START DATA

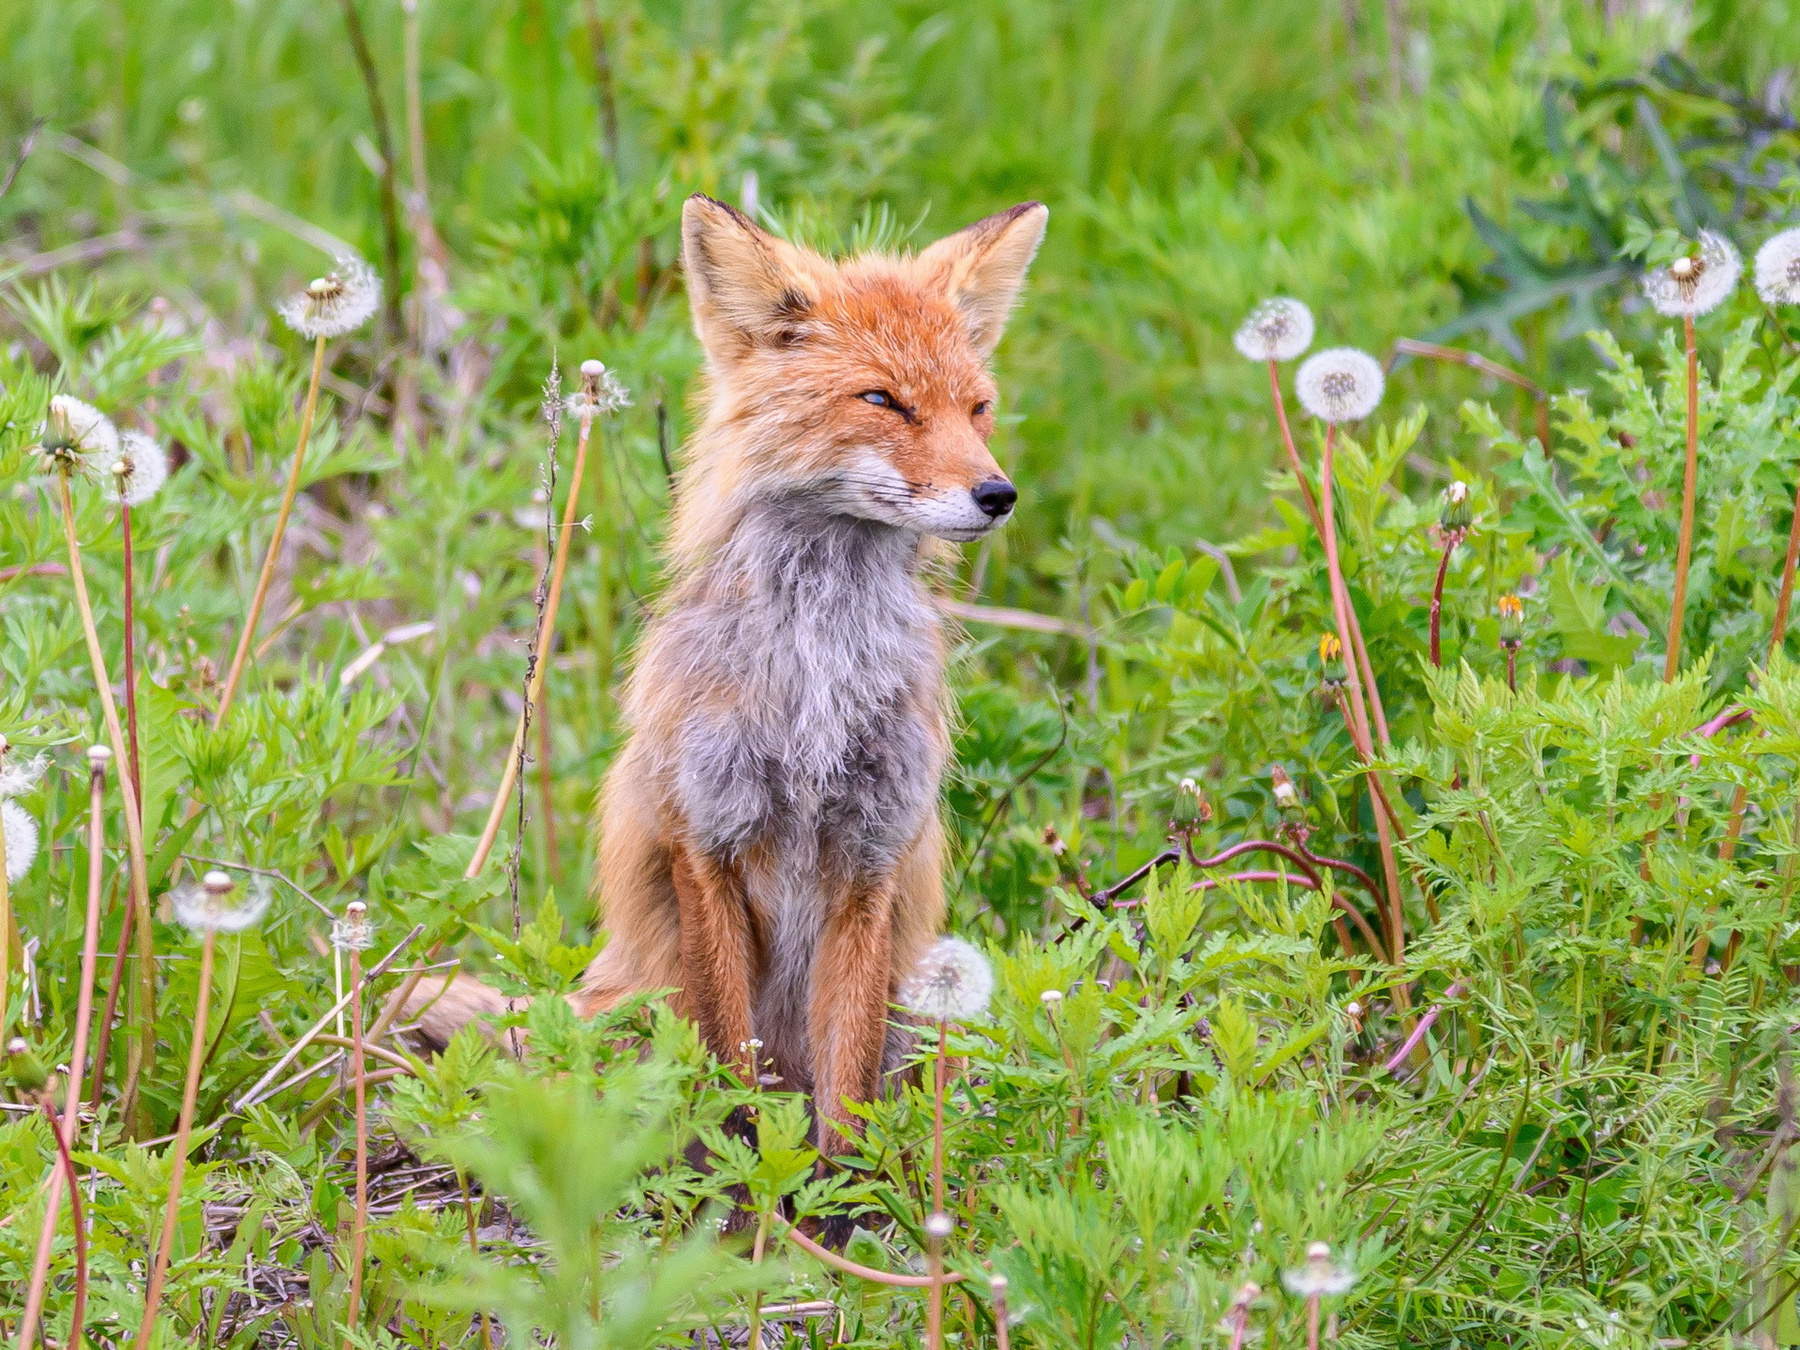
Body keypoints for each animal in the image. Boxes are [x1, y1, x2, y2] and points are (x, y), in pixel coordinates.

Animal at [412, 192, 1048, 1152]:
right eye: (883, 400)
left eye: (977, 409)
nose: (998, 495)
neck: (816, 676)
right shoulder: (703, 835)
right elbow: (728, 1070)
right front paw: (739, 1186)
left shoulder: (872, 855)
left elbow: (846, 1092)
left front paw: (841, 1195)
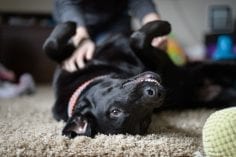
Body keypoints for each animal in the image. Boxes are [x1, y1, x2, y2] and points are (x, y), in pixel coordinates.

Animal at [43, 20, 236, 138]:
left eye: (114, 111)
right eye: (145, 123)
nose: (155, 93)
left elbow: (50, 47)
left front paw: (69, 26)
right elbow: (137, 39)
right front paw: (164, 26)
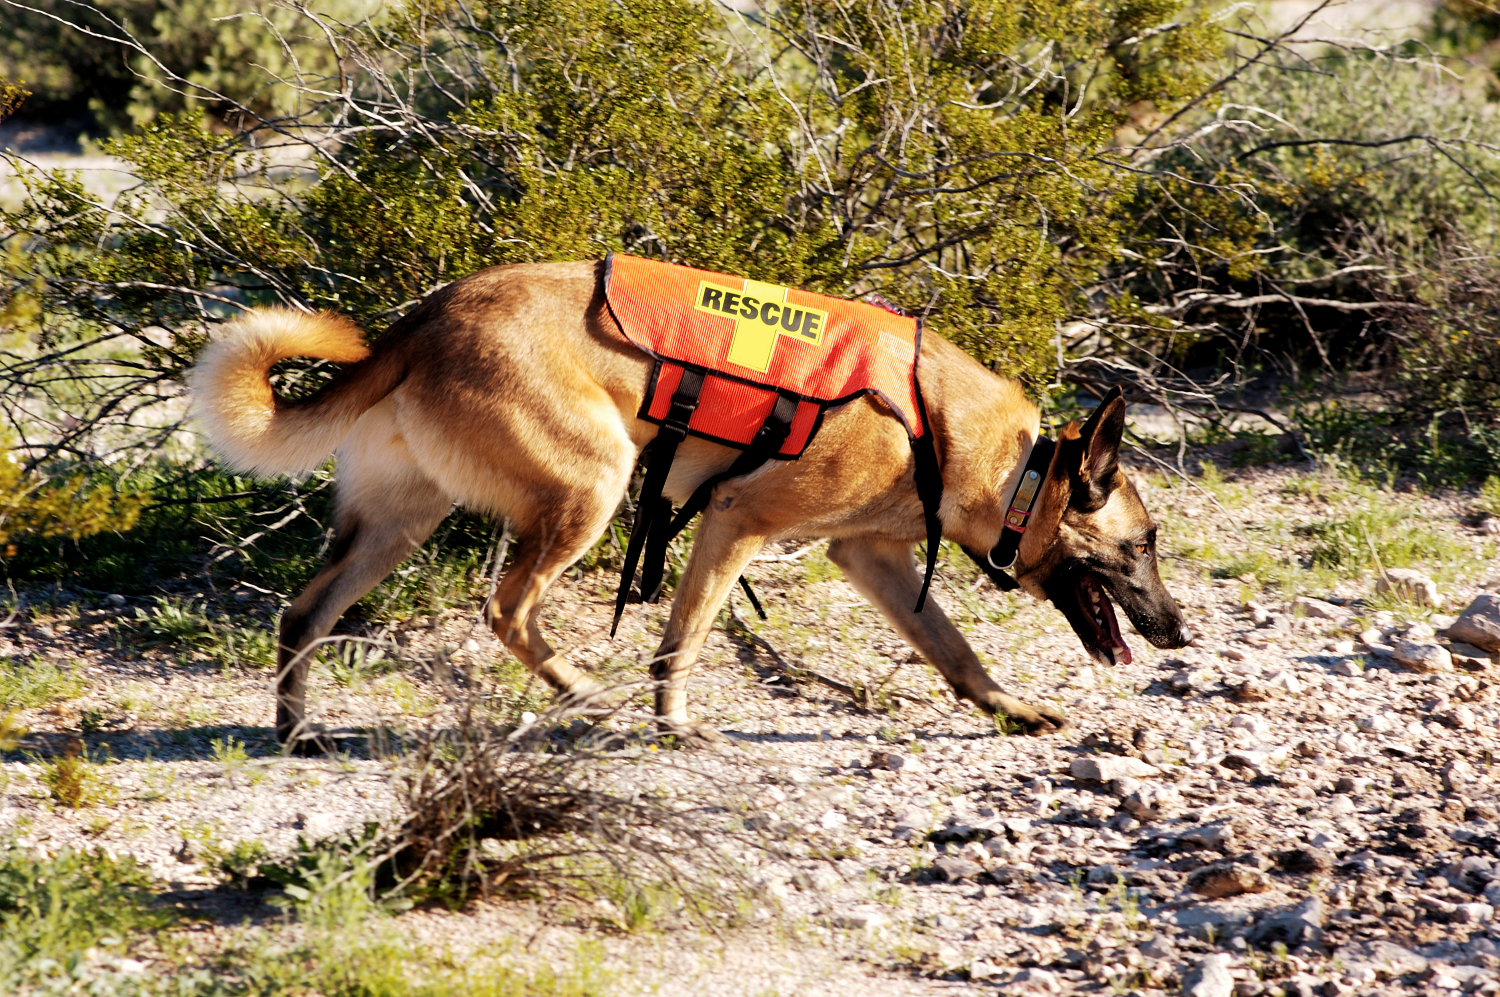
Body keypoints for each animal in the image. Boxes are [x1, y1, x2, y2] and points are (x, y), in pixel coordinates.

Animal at [190, 260, 1194, 743]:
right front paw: (672, 725)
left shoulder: (869, 557)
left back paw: (296, 732)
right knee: (509, 610)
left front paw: (1009, 710)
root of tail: (424, 318)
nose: (1182, 633)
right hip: (590, 489)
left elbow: (956, 651)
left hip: (396, 525)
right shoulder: (735, 524)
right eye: (1143, 546)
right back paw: (585, 695)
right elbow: (680, 646)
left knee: (305, 613)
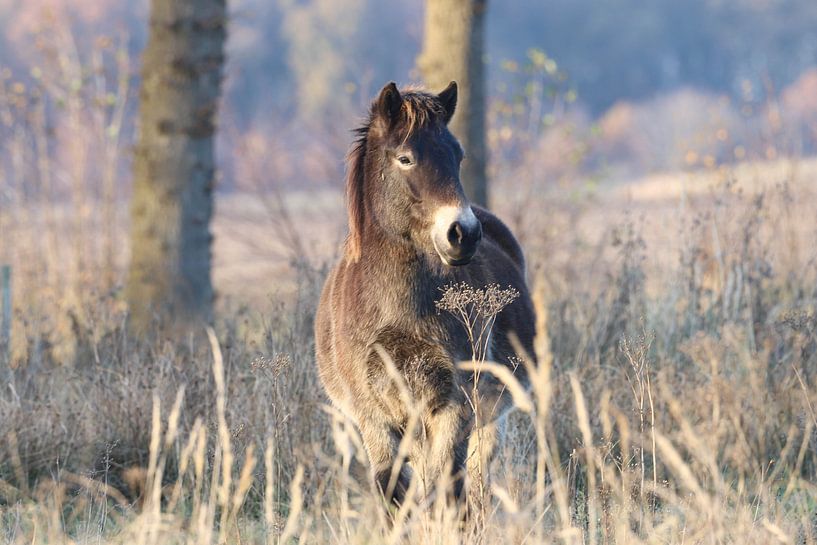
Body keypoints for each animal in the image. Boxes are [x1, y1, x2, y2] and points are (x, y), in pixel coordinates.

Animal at [314, 81, 535, 510]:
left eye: (458, 155)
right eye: (405, 158)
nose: (463, 233)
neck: (397, 311)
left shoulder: (454, 406)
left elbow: (447, 487)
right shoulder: (374, 416)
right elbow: (392, 490)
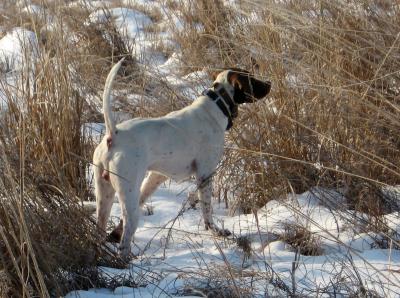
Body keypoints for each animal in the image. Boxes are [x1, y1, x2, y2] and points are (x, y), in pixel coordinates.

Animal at [92, 58, 270, 258]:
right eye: (252, 79)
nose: (269, 83)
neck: (215, 106)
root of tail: (113, 136)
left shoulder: (156, 177)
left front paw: (114, 234)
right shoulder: (205, 174)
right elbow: (207, 209)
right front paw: (215, 230)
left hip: (104, 195)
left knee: (100, 229)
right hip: (128, 198)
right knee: (125, 239)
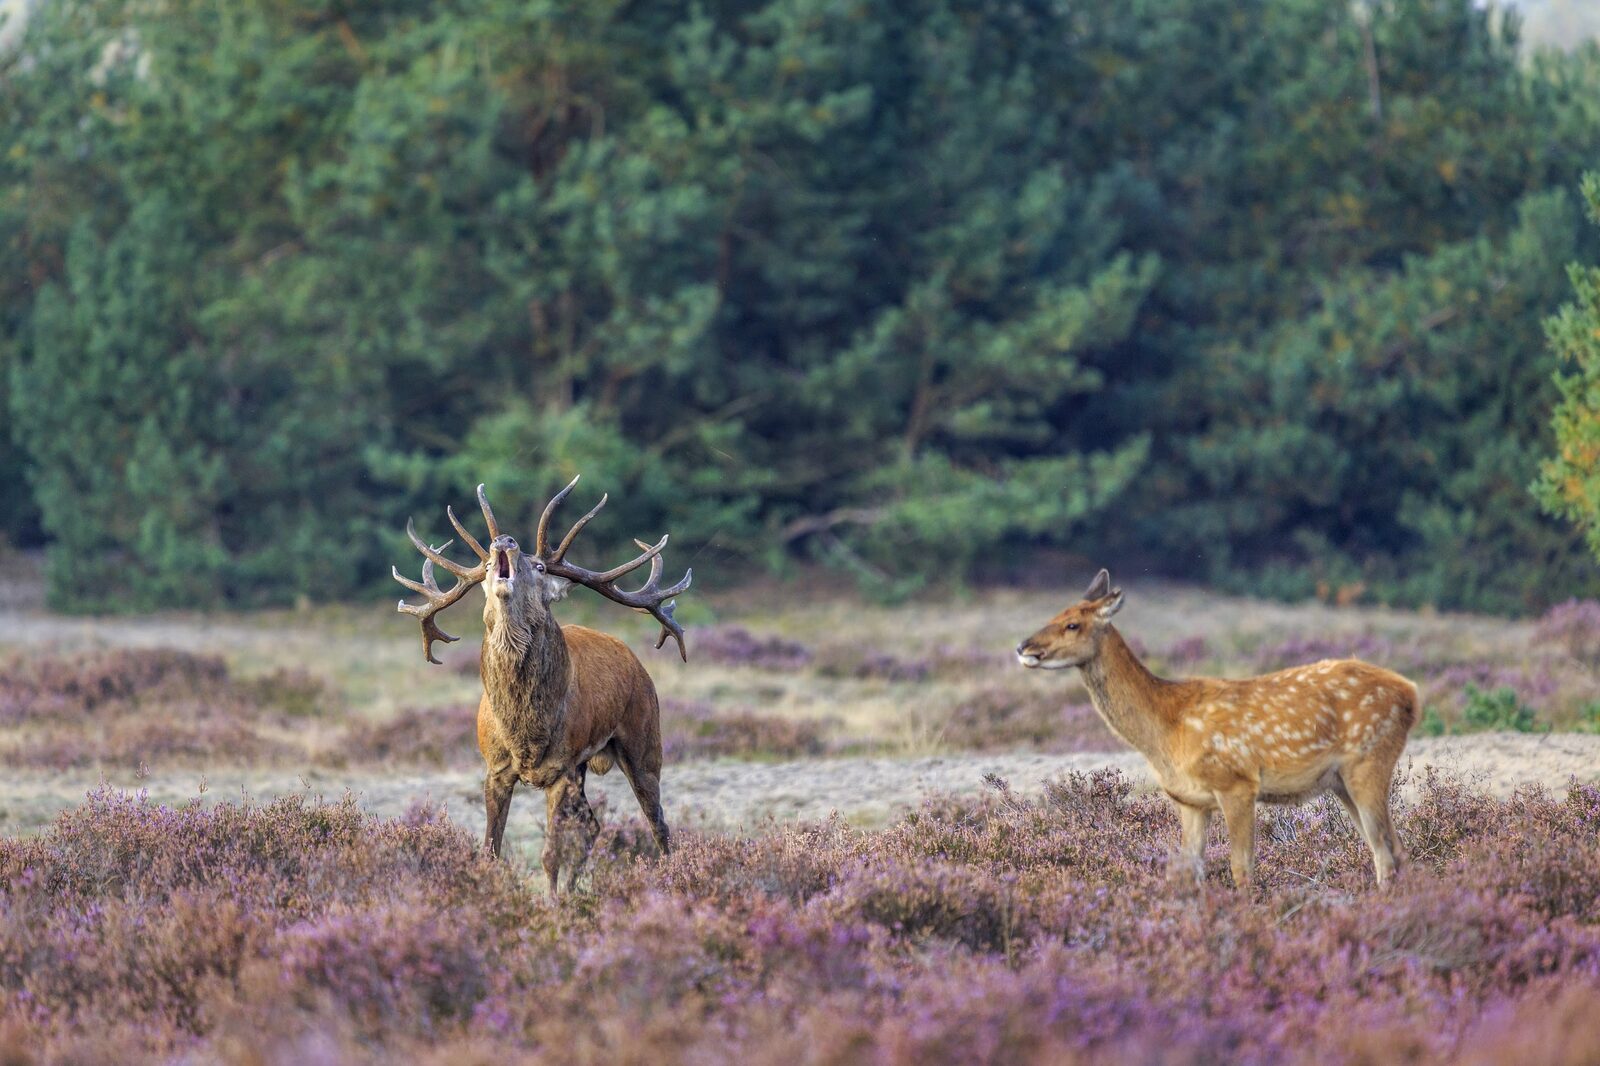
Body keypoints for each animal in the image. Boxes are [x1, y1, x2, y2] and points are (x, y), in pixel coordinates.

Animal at [393, 480, 688, 889]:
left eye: (540, 566)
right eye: (487, 565)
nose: (504, 540)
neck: (525, 732)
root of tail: (634, 660)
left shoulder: (561, 768)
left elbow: (549, 855)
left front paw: (552, 901)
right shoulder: (496, 769)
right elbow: (490, 849)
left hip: (643, 740)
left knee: (658, 825)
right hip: (585, 766)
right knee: (592, 827)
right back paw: (576, 889)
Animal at [1017, 569, 1420, 883]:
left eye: (1073, 624)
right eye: (1056, 613)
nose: (1024, 647)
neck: (1165, 729)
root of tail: (1411, 693)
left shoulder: (1236, 782)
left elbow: (1241, 868)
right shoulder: (1190, 801)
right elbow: (1190, 869)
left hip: (1369, 759)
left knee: (1388, 851)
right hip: (1340, 780)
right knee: (1390, 849)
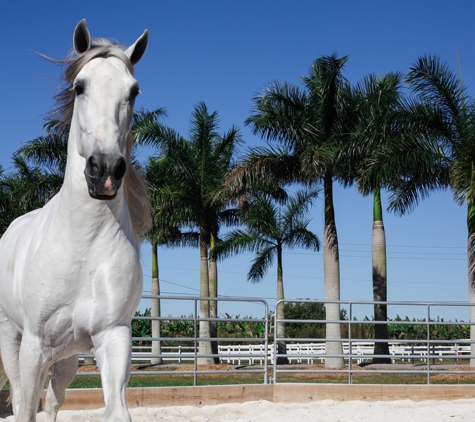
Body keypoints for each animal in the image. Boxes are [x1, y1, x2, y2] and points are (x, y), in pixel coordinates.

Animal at [0, 20, 151, 422]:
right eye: (80, 86)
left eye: (133, 91)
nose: (105, 172)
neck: (83, 246)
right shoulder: (34, 346)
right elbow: (25, 409)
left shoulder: (113, 337)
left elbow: (116, 411)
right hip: (11, 339)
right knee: (20, 399)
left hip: (67, 358)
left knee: (54, 402)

END DATA

DESCRIPTION OF THE TASK:
Look through the entries above and copy each line that has "knee" in it.

RESULT OF THE EXERCISE:
right knee: (509, 610)
left knee: (305, 613)
left knee: (100, 229)
right knee: (125, 239)
left knee: (658, 825)
right knee: (592, 827)
left knee: (1388, 851)
right knee: (1390, 849)
right knee: (20, 399)
left knee: (54, 402)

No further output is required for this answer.